Ich atme die Herbstluft. Ein paar wenige Sträucher kommen erst jetzt zu voller Blüte. Ich hole mir eine Dolde rosafarbener Hortensien herein und einen Bund tiefvioletter Blüten, deren Namen ich nicht kenne. Manchmal finde ich eine Tüte Äpfel oder Quitten vor der Haustür. Ein paar Vögel haben bereits begriffen, dass mein Hinterhofgarten eine lohnende Anflugstelle für den Winter sein wird. Sie bevölkern die Teppichstange, trippeln um die Tränke und wenn die Futterglocke leer ist, durchkämmen sie den Rest des Hofs. Gefiederte Miniratten.

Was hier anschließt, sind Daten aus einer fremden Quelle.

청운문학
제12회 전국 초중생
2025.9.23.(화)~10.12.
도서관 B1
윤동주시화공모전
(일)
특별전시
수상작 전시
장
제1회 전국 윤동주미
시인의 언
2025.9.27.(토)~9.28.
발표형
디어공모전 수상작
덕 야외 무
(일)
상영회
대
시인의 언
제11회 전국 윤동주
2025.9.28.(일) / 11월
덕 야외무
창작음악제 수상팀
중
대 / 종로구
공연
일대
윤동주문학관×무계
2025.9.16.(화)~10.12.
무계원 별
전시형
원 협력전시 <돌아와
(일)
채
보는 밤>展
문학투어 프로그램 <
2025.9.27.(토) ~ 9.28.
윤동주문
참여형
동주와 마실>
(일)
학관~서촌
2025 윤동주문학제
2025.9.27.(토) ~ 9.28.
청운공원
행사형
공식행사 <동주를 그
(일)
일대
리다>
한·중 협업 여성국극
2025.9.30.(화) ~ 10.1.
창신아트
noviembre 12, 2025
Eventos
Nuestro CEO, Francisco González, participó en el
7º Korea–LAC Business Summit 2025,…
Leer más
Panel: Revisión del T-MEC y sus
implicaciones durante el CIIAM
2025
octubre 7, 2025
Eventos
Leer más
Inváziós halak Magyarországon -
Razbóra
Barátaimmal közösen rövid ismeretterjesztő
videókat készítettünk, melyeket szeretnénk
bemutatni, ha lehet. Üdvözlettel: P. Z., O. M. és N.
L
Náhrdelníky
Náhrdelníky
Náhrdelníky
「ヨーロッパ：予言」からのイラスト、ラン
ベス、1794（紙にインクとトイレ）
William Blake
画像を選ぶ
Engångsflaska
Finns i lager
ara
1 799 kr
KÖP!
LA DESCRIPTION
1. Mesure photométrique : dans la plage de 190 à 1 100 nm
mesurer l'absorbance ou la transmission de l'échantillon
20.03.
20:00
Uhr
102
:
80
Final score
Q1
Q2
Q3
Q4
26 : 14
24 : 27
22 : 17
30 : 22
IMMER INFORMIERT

Wie ich da vor die Haustür trete, komme ich gleichzeitig aus einem tiefen Loch, das nur zwei oder drei Wochen lang war und sich doch wie eine trostlose Unendlichkeit anfühlte. Wer immer im Hier und Jetzt lebt, dem wird jeder Tag zur Ewigkeit. Ich zittere noch ein bisschen. Außerdem habe ich erhöhten Taschentuchverbrauch und brühe mir einen Bronchialtee nach dem anderen auf. Endlich habe ich wieder etwas Zeit zu lesen. Ich finde ein schwedisches Buch und bin entzückt, wie viel ich noch verstehe. Dabei sollte ich eigentlich Italienisch lernen. Ich skizziere Schirme. Ich habe ein bisschen Angst, die Löcher in meinem Leben könnten mehr und tiefer werden. Ich erkundige mich nach Klaviertransporten. Und fische mein Selbstvertrauen silbenweise unterm Sofa hervor.

Kleinstadtbar

Tagsüber steht das Fenster der Buchhandlung ein Stück weit offen. Das Fenster zum Hinterhof, meine ich. Wenn ich im Garten bin, höre ich hin und wieder einen Kunden stöbern, ein leises Räumen, Handgriffe, manchmal eine gedämpfte Frage. Ein Schuber mit Landkarten steht auf dem Fensterbrett. An der Wand rechts die ganzen Hardcovers, und ich schwöre, ich kann die Bücher bis in meinem Garten riechen.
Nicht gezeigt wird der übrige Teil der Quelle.